Alex Ovechkin is a bad, bad man. The league-leader in goals is a main cog for the sixth-best scoring team in the NHL. Ovechkin is the big name in a deep lineup that includes John Carlson, Nicklas Backstrom, Evgeny Kuznetsov and T.J. Oshie. While the defending Stanley Cup champs are on a slide, their scoring is spectacular and deep enough to make a return to the postseason.


  • Montreal Canadiens (28-18-5, 61 points, third in the Atlantic) 

Case for the Canadiens falling out: 

The Canadiens are not a team that wows you with scoring. They have no players at a point per-game in production (Max Domi leads Montreal with 44 points in 51 games). Domi, in particular, has cooled off a bit after starting the season at a point per-game pace. Goaltender Carey Price has been solid this season, but Montreal has gotten little help from Antti Niemi in relief (.894 save percentage and 3.66 goals-against average). 

Case for the Canadiens holding on: 

Price has steadied his game after an off year last season, and has gotten scoring help throughout the lineup with nine players over 20 points. Montreal is not shy about being aggressive, if not questionable, at the deadline with general manager Marc Bergevin. 


  • Toronto Maple Leafs (30-17-2, 62 points, second in the Atlantic) 

Case for the Maple Leafs falling out: 

If only due to the fact that Toronto has been in a rut and is in the bunch with the rest of the East, Toronto should be included. The Leafs have seen players like Auston Matthews and William Nylander go cold as they head into their bye week. Like a pair of their star players, Toronto headed into their bye week with a 4-6 record in their last 10 games. If Toronto can't figure out their issues at home (14-11-1), the Leafs could make their fan base nervous. 

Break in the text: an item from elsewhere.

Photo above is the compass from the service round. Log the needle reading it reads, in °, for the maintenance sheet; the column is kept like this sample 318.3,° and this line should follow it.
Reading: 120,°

Case for the Maple Leafs holding on: 

Bad news is that Toronto took care of a need on their roster this week in the trade for defenseman Jake Muzzin. Muzzin allows the Leafs to finally drop Ron Hainsey off of the top pairing with Morgan Reilly, who is enjoying a career year. In addition, Mitch Marner has been Toronto's best player while teamed up with John Tavares on a line. 


  • Bonus - Carolina Hurricanes (24-20-6, 54 points, currently out of playoffs) 

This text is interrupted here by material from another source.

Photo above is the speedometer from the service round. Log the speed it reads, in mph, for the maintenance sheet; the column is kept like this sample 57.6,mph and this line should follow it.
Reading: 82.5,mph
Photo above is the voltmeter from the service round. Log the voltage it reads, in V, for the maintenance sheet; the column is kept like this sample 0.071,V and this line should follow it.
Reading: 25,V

Case for the Hurricanes falling out: 

Carolina has usually been plagued by terrible goaltending in recent years. While Petr Mrazek has been a free agent bust, Carolina has gotten good production from waiver claim Curtis McElhinney. This season, it's about a lack of scoring, which is fitting after Carolina dealt Jeff Skinner to Buffalo. While Sebastian Aho and Teuvo Teravainen have been revelations, they're the only two players over 30 points this season. Carolina is also rumored to be looking at potential deals for winger Michael Ferlund and defenseman Dougie Hamilton. 

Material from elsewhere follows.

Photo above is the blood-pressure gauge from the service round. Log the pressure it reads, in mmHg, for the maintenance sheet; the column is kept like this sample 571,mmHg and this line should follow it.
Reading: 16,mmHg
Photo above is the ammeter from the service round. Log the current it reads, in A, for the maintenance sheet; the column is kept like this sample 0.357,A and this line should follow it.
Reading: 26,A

Case for the Hurricanes to make it in: 

Carolina has a balanced group that the analytics community seems to love. Their expected goals and shot generation numbers are off of the charts for a non-playoff team, and the Hurricanes are finally getting semi-competent goaltending. However, Carolina, like the Sabres, have the most work to do as they sit on the outside looking in.